**Assignment:**
I'd like the data beneath this line reproduced exactly, without any of its images.

**Exercise data:**
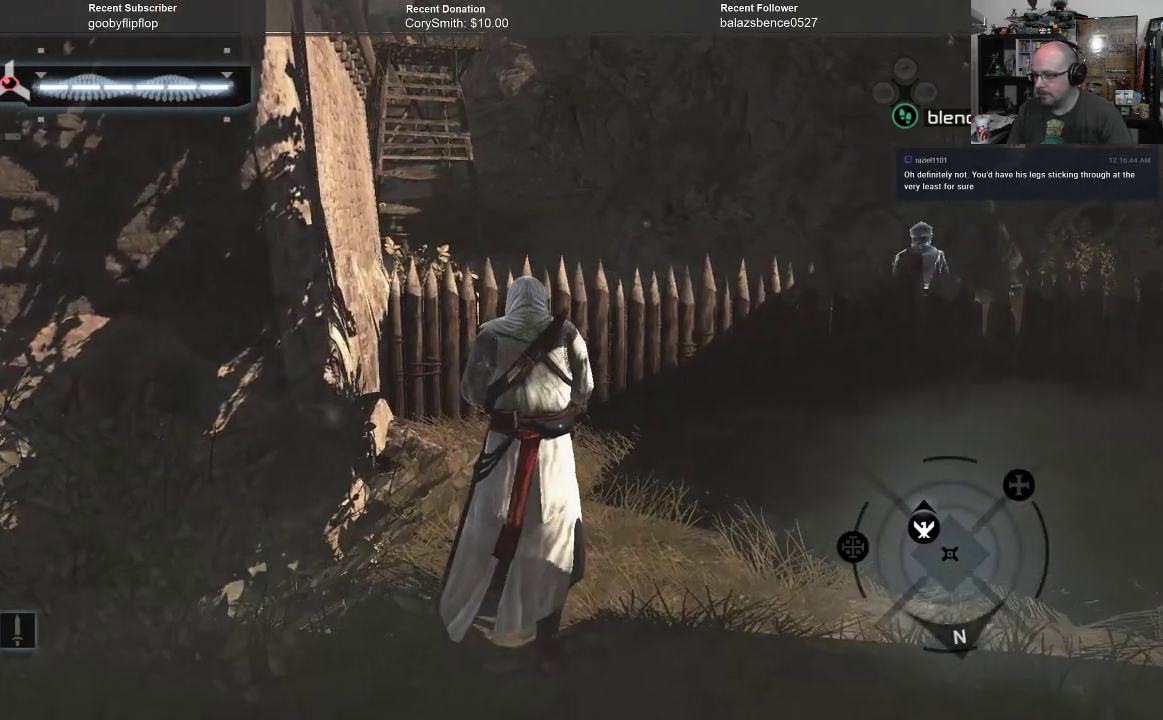
{"buttons": ["A"], "left_stick": "up", "right_stick": "center", "events": []}
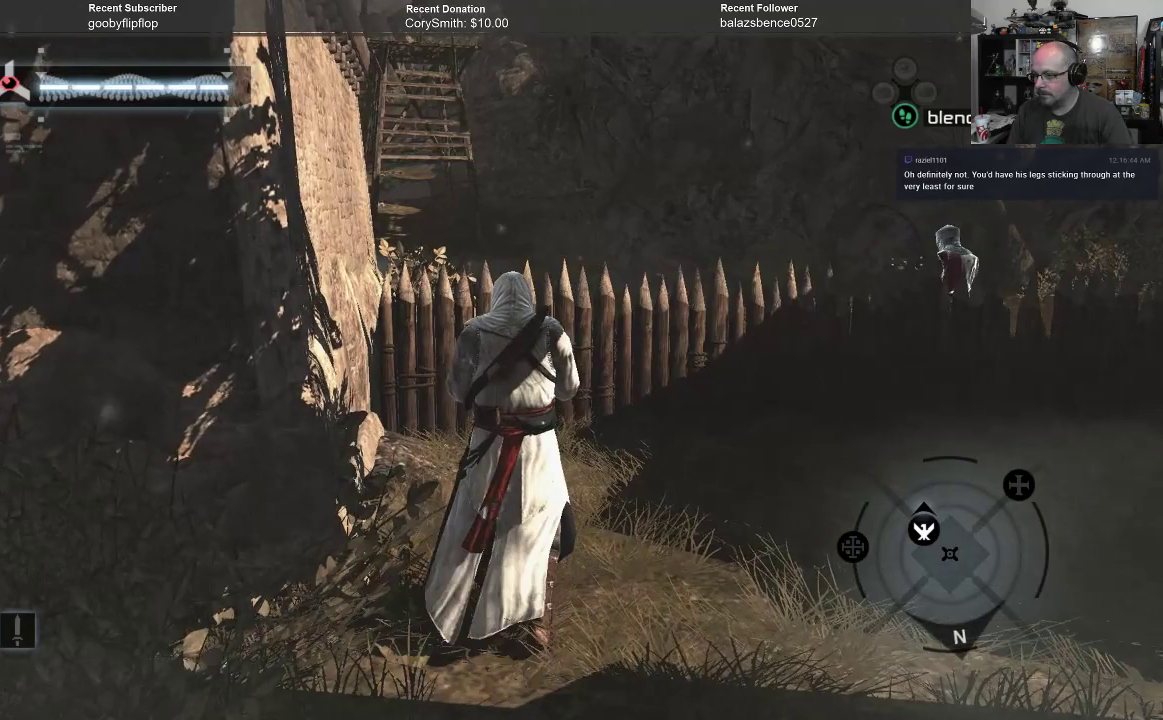
{"buttons": ["A"], "left_stick": "up", "right_stick": "center", "events": []}
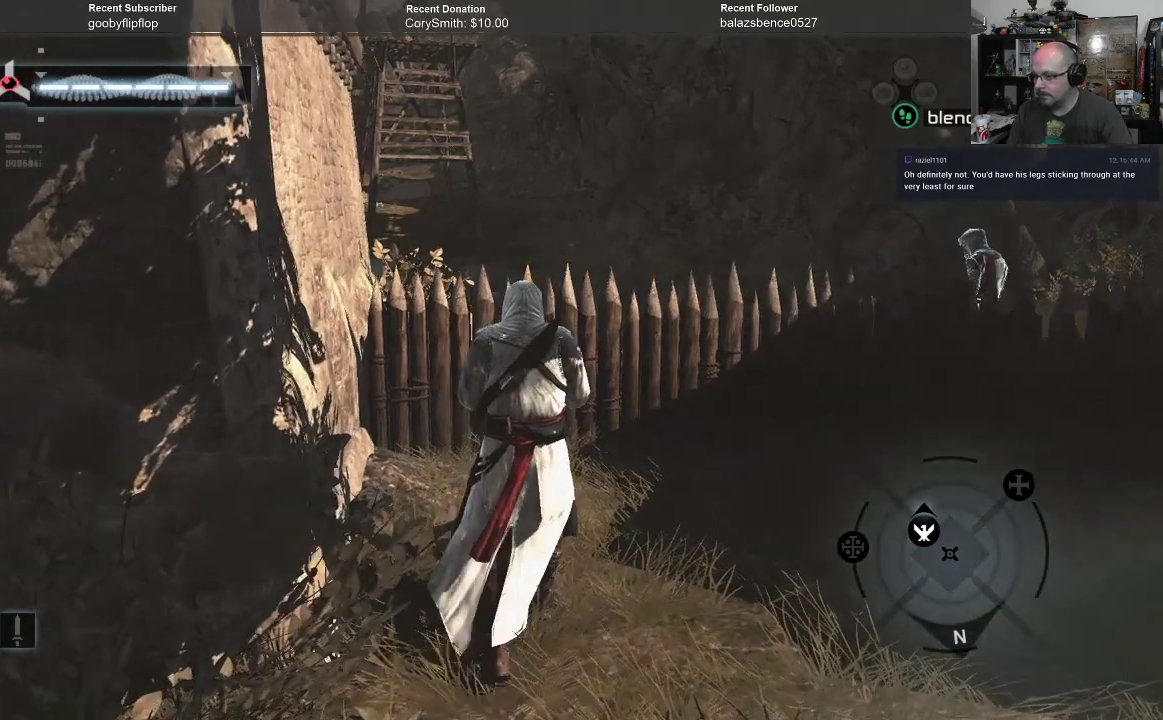
{"buttons": ["A"], "left_stick": "up", "right_stick": "center", "events": []}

**Answer box:**
{"buttons": ["A"], "left_stick": "up", "right_stick": "center", "events": []}
{"buttons": ["A"], "left_stick": "up", "right_stick": "center", "events": []}
{"buttons": ["A"], "left_stick": "up", "right_stick": "center", "events": []}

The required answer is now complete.